В зрелых стихах (начиная с 60-х годов) мотив плавания звучит иначе. Водная стихия страшна для "сухопутной души" (inland Soul), "бесплавникового" сознания (Finless Minds). Но те, кто принадлежат к породе "истых пловцов", именно в неустанной борьбе с нею находят призвание и вкус жизни. Вид берега, сулящий отдохновение, опору тверди, их не манит, он им даже нежеланен: видение ведь может оказаться (и даже наверняка окажется) миражем, поверить в него значит проявить слабость, совершить предательство по отношению к истинной цели жизни:

I many times thought Peace had come
When Peace was far away —
As Wrecked Men — deem they sight the Land —
At Center of the Sea —
And struggle slacker — but to prove
As hopelessly as I —
How many the fictitious Shores —

(739)[3]

Примечательным образом, едва ли не самый ранний опыт духовного самоопределения будущей поэтессы был связан с упорным и необъяснимым в глазах окружающих отказом "возродиться" заодно со всеми к истинной вере. В пору ее детства и юности городок Амхерст, как и всю Новую Англию, захлестывали одно за другим религиозные "Возрождения". Земляки, соседи, близкие Дикинсон приобщались благодати, но ей переживание полнейшего экстатического самоотречения, вверения себя высшей воле никак не давалось, даже если и было желанно. Директриса семинарии, где она в ту пору училась, придирчиво оценивала состояние духа своих учениц: были заведены отдельные списки уже "приобщившихся", "лелеющих надежду" и "безнадежных" (в этот последний попала Эмили). Я — "дурная", я — не такая, как все... - в этих эпистолярных самообвинениях проглядывает, быть может, подростковое позерство, но репетируется и пожизненная верность себе. Ты уже знаешь, конечно, о том, что у нас здесь происходит, — пишет Дикинсон подруге Эбии Рут, — голос тихий и нежный призывает всех, и люди слышат его, и обращаются к вере, и повинуются радостно — и все вокруг так торжественно и благолепно, недостойные же прячутся с глаз долой, исполнившись печали... Я принадлежу к тем немногим, что недостойны, — я прячусь, медлю, раздумываю, — раздумываю, медлю и тружусь, не зная даже для чего: уж конечно, не для этого бренного мира, однако и не для небес; я спрашиваю, что означает эта весть, которой все взыскуют так страстно, — тебе-то ведома ее глубина и сила — не попробуешь ли рассказать мне?" (2; № 10).

Идея божественного избранничества, "спасенности" в духовном и жизненном укладе американских пуритан сочеталась с самодовольным сознанием приобщенности к сонму праведников. В сочетании этом таилась двойная опасность: самообмана, питаемого визионерским идеализмом, и — обмана, лицемерия. Претензия индивидуального духа на непосредственную сопричастность божественному абсолюту могла ввести и зачастую вводила во грех или ослепленной гордыни, или лживости. О необходимости очищения от этого двуединого греха настойчиво размышлял и писал Н. Готорн. Драма пуританского духа воспринималась им, как и Дикинсон, тем более остро, что в ней обнаруживалось и современное, светское, в некотором смысле злободневное измерение.

□ □ □ □

▶ **Задание a**
В какой список директриса семинарии записала Эмили, если верить отрывку о Дикинсон?
Отрывок и список никак между собой не связаны.

(Данные для оценки положения камеры)
□ □ □ □

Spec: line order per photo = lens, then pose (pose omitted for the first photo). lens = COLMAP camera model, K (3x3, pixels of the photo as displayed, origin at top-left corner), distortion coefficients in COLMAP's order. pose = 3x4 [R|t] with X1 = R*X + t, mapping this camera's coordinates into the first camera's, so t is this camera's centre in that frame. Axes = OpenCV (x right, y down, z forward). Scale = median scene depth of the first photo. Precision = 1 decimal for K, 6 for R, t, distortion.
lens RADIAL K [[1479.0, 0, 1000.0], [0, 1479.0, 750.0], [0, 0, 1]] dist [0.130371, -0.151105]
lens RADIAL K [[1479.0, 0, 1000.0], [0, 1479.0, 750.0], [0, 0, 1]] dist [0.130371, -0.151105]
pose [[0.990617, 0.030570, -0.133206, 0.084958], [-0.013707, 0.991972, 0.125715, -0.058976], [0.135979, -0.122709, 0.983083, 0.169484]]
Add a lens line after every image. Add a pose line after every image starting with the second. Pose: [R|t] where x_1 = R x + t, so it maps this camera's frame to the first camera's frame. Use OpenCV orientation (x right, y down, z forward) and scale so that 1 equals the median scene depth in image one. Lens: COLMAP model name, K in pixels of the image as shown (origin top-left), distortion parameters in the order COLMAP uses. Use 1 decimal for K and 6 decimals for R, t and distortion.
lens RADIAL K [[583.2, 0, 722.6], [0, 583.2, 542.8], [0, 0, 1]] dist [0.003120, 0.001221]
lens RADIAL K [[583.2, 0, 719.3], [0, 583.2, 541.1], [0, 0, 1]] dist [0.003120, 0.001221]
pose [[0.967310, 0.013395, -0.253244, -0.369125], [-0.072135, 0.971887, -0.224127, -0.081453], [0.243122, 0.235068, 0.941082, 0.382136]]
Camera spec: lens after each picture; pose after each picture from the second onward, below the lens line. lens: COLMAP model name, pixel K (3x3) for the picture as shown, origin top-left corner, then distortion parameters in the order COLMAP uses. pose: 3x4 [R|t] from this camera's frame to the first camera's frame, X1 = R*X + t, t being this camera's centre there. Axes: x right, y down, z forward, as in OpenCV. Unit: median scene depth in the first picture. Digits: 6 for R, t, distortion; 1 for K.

□ □ □ □

▶ **Задание b**
Замените в списке «picture» на «photo» во всех строках от той, где стоит «Add a lens line», до конца списка включительно, больше ничего не меняя. Приведите только эти строки.

▶ **Решение a**
В список «безнадежных».

▶ **Решение b**
Add a lens line after every image. Add a pose line after every image starting with the second. Pose: [R|t] where x_1 = R x + t, so it maps this camera's frame to the first camera's frame. Use OpenCV orientation (x right, y down, z forward) and scale so that 1 equals the median scene depth in image one. Lens: COLMAP model name, K in pixels of the image as shown (origin top-left), distortion parameters in the order COLMAP uses. Use 1 decimal for K and 6 decimals for R, t and distortion.
lens RADIAL K [[583.2, 0, 722.6], [0, 583.2, 542.8], [0, 0, 1]] dist [0.003120, 0.001221]
lens RADIAL K [[583.2, 0, 719.3], [0, 583.2, 541.1], [0, 0, 1]] dist [0.003120, 0.001221]
pose [[0.967310, 0.013395, -0.253244, -0.369125], [-0.072135, 0.971887, -0.224127, -0.081453], [0.243122, 0.235068, 0.941082, 0.382136]]
Camera spec: lens after each photo; pose after each photo from the second onward, below the lens line. lens: COLMAP model name, pixel K (3x3) for the photo as shown, origin top-left corner, then distortion parameters in the order COLMAP uses. pose: 3x4 [R|t] from this camera's frame to the first camera's frame, X1 = R*X + t, t being this camera's centre there. Axes: x right, y down, z forward, as in OpenCV. Unit: median scene depth in the first photo. Digits: 6 for R, t, distortion; 1 for K.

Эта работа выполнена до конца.